One of our customers, a medium-sized food factory, had a hard time replacing their Excel QC sheets with a standard solution. Not because they did not have a budget or time, but because of the complexity of their Excel sheets. They had many, many calculations in their sheets. The AlisQI expression engine provided the solution.

# Errors and warnings

The enormous flexibility offered by the expression engine does come with a price. It's possible to create calculations that will run into problems.
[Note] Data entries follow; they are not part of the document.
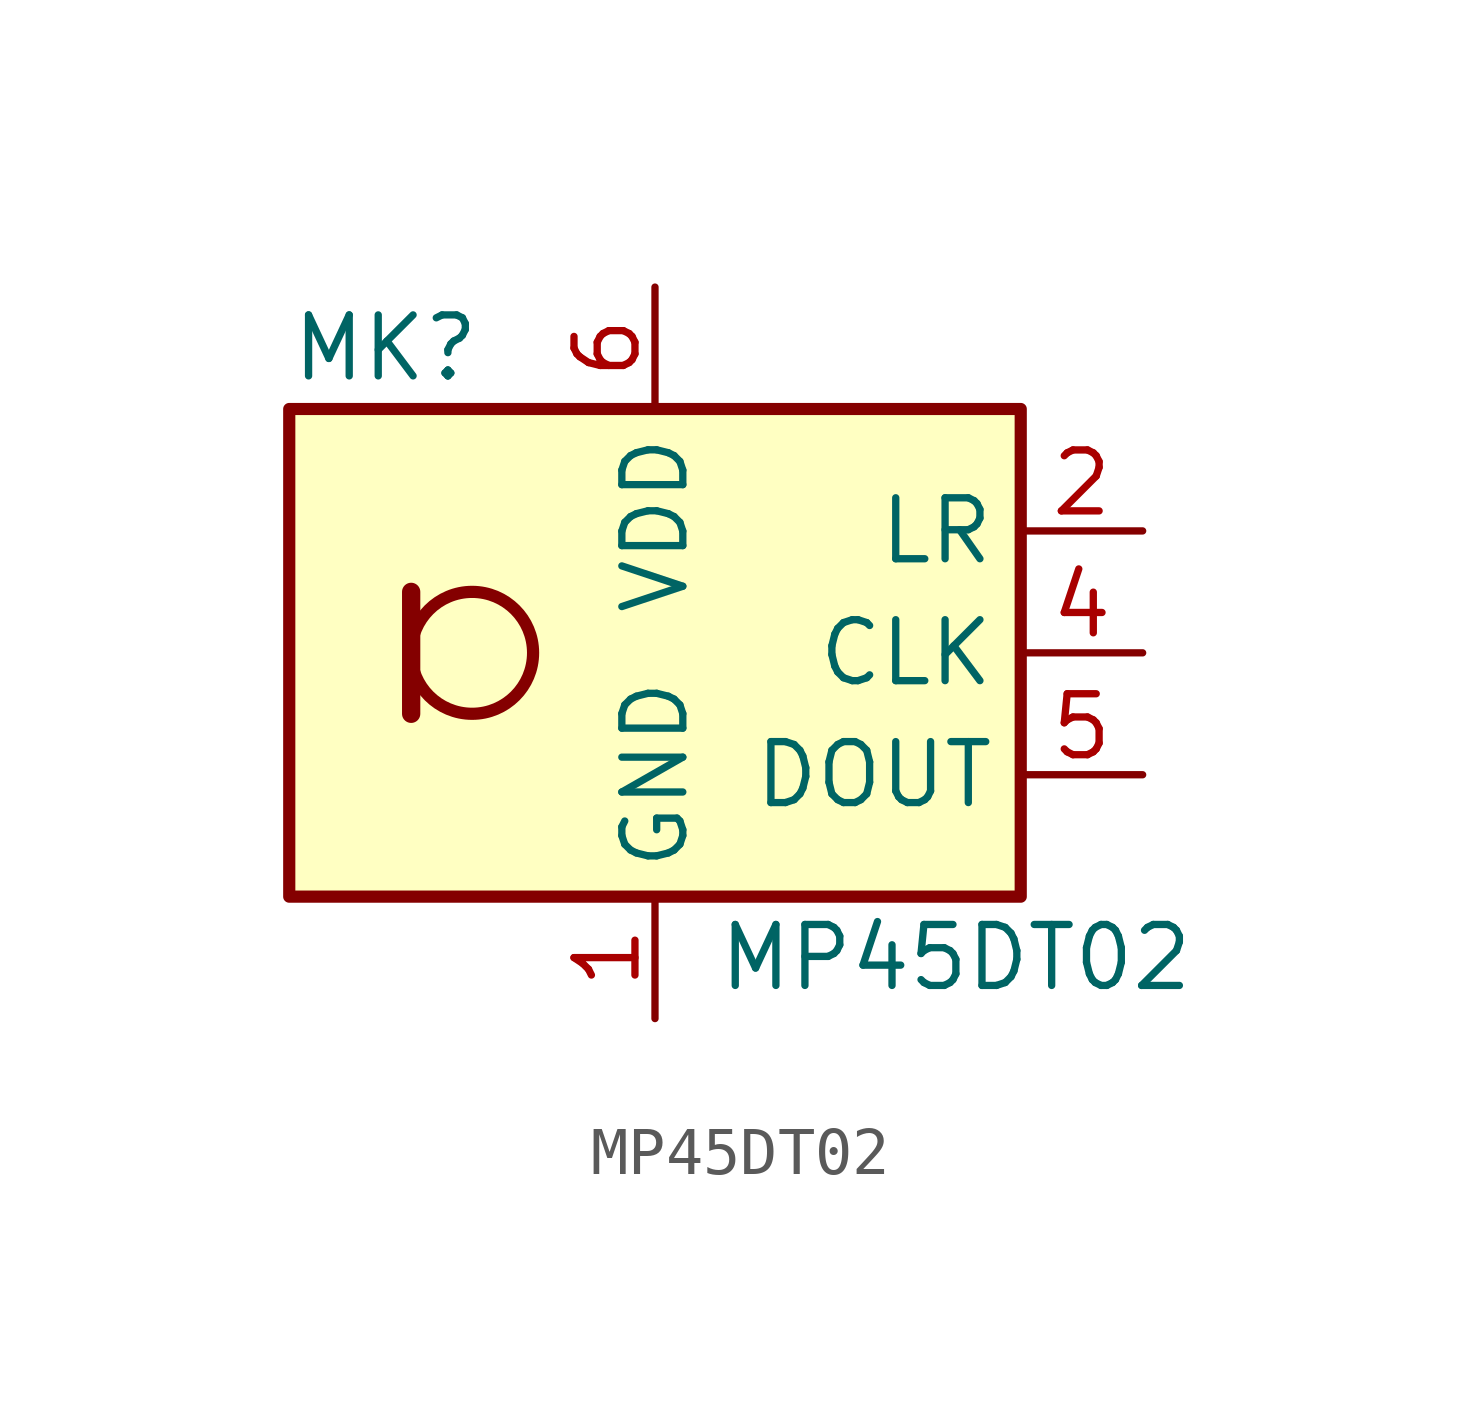
<source format=kicad_sym>
(kicad_symbol_lib
  (version 20201005)
  (generator kicad_symbol_editor)
  (symbol "MP45DT02"
    (property "Reference" "MK"
      (at -7.62 6.35 0)
      (effects (font (size 1.27 1.27)) (justify left)))
    (property "Value" "MP45DT02"
      (at 1.27 -6.35 0)
      (effects (font (size 1.27 1.27)) (justify left)))
    (symbol "MP45DT02_0_1"
      (circle (center -3.81 0) (radius 1.27) (stroke (width 0.254)) (fill (type none)))
      (rectangle (start -7.62 5.08) (end 7.62 -5.08) (stroke (width 0.254)) (fill (type background)))
      (polyline (pts (xy -5.08 1.27) (xy -5.08 -1.27)) (stroke (width 0.381)) (fill (type none))))
    (symbol "MP45DT02_1_1"
      (pin power_in line (at 0 -7.62 90) (length 2.54) (name "GND" (effects (font (size 1.27 1.27)))) (number "1" (effects (font (size 1.27 1.27)))))
      (pin input line (at 10.16 2.54 180) (length 2.54) (name "LR" (effects (font (size 1.27 1.27)))) (number "2" (effects (font (size 1.27 1.27)))))
      (pin passive line (at 0 -7.62 90) (length 2.54) hide (name "GND" (effects (font (size 1.27 1.27)))) (number "3" (effects (font (size 1.27 1.27)))))
      (pin input line (at 10.16 0 180) (length 2.54) (name "CLK" (effects (font (size 1.27 1.27)))) (number "4" (effects (font (size 1.27 1.27)))))
      (pin output line (at 10.16 -2.54 180) (length 2.54) (name "DOUT" (effects (font (size 1.27 1.27)))) (number "5" (effects (font (size 1.27 1.27)))))
      (pin power_in line (at 0 7.62 270) (length 2.54) (name "VDD" (effects (font (size 1.27 1.27)))) (number "6" (effects (font (size 1.27 1.27))))))))
</source>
AlisQI will try to validate the calculation by evaluating it using dummy values, but it cannot possibly catch all errors. Therefore, a list of errors and warnings is displayed while creating the calculation, as well as in the result entry screen. Use the preview in the analysis-set management to test the calculation with different input without needing to actually store results.

### Examples

Consider the following example for a numeric calculation: `{\$batch_}`, where Batch is a text field. The syntax of this calculation is fine, but whether a batch number can be interpreted as a number depends on its value. "1234AB" will be interpreted as the number 1234, but "AB1234" cannot be interpreted as a number. AlisQI cannot predict what values will be used, so it can only warn that using a text field in a numeric calculation can cause issues.

Here's a more devious example, using a numeric field `a : 1 + ({a} ?: {})`. As long as the value for `a` is truthy (not empty and not 0), this calculation will evaluate to `1 + a`, which will always be a number. However, if the value for `a` is empty, the engine will try to add a number and a hash, which isn't defined and causes an error.

# Caveats and technical details

If you read Twig's documentation, you may have noticed a couple of discrepancies with the syntax of calculations. To understand the differences, let's dive into how calculations are evaluated.

First of all, calculation is enclosed in output delimiters: `{{ calculation }}`. Therefore, you cannot use Twig tags.

Next, the field variables (e.g., `{field_}`) are actually invalid syntax. AlisQI transforms these to `values['field_']`. Likewise, `{field_}.spec.min` is transformed to `spec['field_'].min`, etc. The sandbox context actually contains (only) the following variables: `attachments, values, id, operator, decimals, default, label, unit`. You can use these if you wish.